#### Excerpted passage ####

PyDarshan job summary cleanup

Question

PyDarshan job summary cleanup

shanedsnyder opened this issue 2 years ago · 4 comments

Answer 1 · 2023-02-28T16:56:36.000Z

There is some duplication with i.e., gh-804 here as well.

Answer 2 · 2023-02-28T20:19:58.000Z

I embarrassingly can't figure this one out:

Erroneous "type" row in File Count Summary table

Seems like it ought to be a one-liner to move the "type" index up to a column like other values, but I can't quite seem to pull it off.

Most of the other issues I've already addressed in #907

Answer 3 · 2023-02-28T20:53:01.000Z

It wasn't an error--it was an intentional index label. You can remove it, but then you'll need to shim the test suite as well (which is pretty good to do even for aesthetic changes anyway). This is pretty straightforward, but it wasn't a bug (it was intentional) so I'd prefer not using this approach:

--- a/darshan-util/pydarshan/darshan/lib/accum.py
+++ b/darshan-util/pydarshan/darshan/lib/accum.py
@@ -71,7 +71,6 @@ def log_file_count_summary_table(derived_metrics,
                              "read/write files":3}
     df = pd.DataFrame.from_dict(darshan_file_category, orient="index")

####

▸ **Exercise requirements**:
A: Answer these questions from the PyDarshan issue thread:
(i) Which issue is named as having some duplication with this one?
(ii) Where were most of the other issues already addressed?
(iii) Which file does the diff change?
B: Decide whether each statement agrees with the PyDarshan issue thread, and quote the words that settle it:
(i) The "type" row in the File Count Summary table was a bug.
(ii) Removing the index label would also require changes to the test suite.
(iii) The issue was opened by shanedsnyder.

#### Available data ####

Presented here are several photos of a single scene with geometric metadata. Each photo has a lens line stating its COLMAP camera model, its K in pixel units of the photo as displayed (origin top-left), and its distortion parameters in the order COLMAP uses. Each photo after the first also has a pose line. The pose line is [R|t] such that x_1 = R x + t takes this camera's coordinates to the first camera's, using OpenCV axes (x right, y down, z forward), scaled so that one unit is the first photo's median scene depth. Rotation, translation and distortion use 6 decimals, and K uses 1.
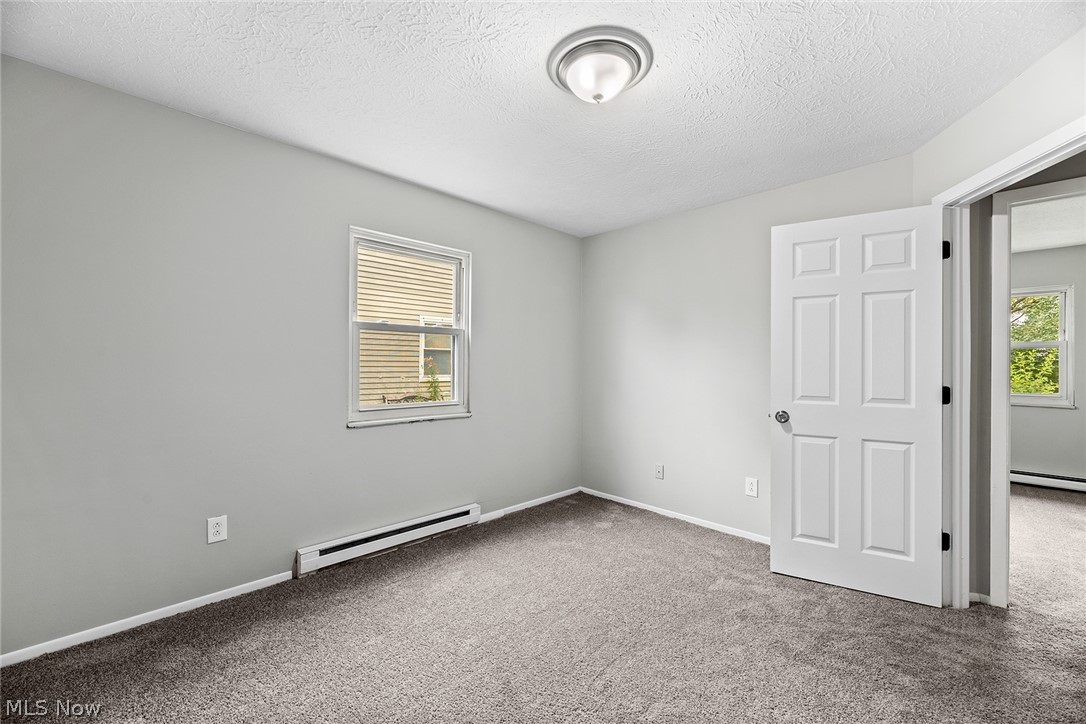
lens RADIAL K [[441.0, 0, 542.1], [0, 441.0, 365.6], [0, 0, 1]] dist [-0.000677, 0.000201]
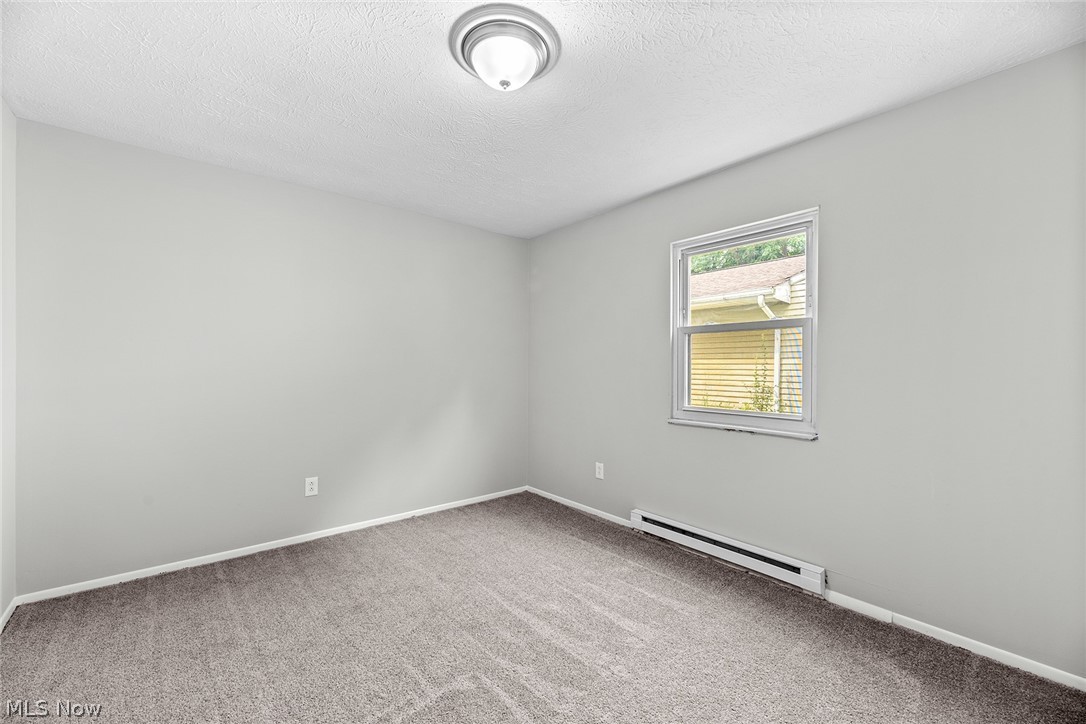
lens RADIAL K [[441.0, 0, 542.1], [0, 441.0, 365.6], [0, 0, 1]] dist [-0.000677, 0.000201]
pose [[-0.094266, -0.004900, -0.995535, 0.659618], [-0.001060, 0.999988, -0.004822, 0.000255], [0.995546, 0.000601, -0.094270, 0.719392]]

####

▸ **Responses to the tasks**:
A:
(i) gh-804
(ii) #907
(iii) darshan-util/pydarshan/darshan/lib/accum.py

B:
(i) No: "it wasn't a bug (it was intentional)"
(ii) Yes: "then you'll need to shim the test suite as well"
(iii) Yes: "shanedsnyder opened this issue 2 years ago"